:: Dataset entries ::
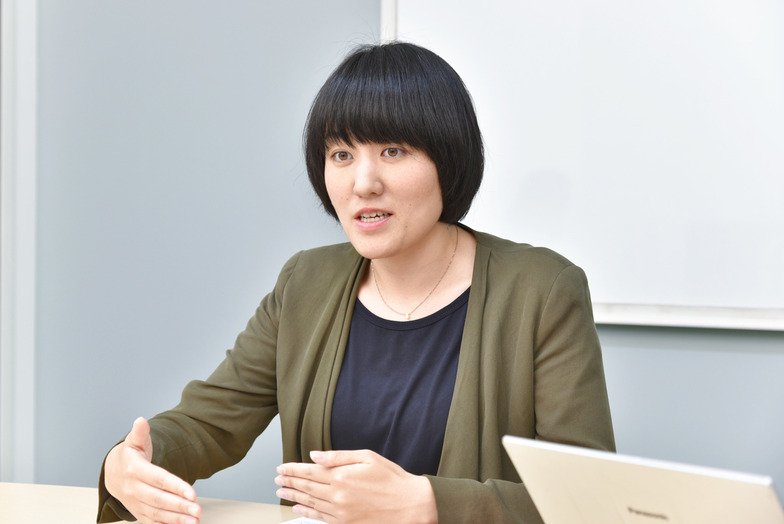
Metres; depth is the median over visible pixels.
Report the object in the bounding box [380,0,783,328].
whiteboard
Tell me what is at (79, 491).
table
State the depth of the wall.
3.34 m
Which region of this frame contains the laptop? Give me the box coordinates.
[502,435,783,523]
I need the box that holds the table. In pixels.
[0,482,308,523]
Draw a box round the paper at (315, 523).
[278,517,328,523]
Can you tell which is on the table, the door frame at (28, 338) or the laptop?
the laptop
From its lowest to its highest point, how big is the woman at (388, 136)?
1.184 m
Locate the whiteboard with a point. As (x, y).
(510, 228)
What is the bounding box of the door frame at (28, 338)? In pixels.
[0,0,38,483]
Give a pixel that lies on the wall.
(649, 353)
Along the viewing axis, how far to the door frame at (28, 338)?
3.64 m
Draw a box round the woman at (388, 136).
[95,41,616,523]
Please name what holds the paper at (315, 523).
on the table
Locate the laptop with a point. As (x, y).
(635, 500)
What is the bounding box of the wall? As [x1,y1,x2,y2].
[17,0,783,514]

:: The problem ::
Only the lines from the one with "Locate the laptop with a point. As (x, y)." through the final line above should be repeated, each exactly as written.

:: Answer ::
Locate the laptop with a point. As (x, y).
(635, 500)
What is the bounding box of the wall? As [x1,y1,x2,y2].
[17,0,783,514]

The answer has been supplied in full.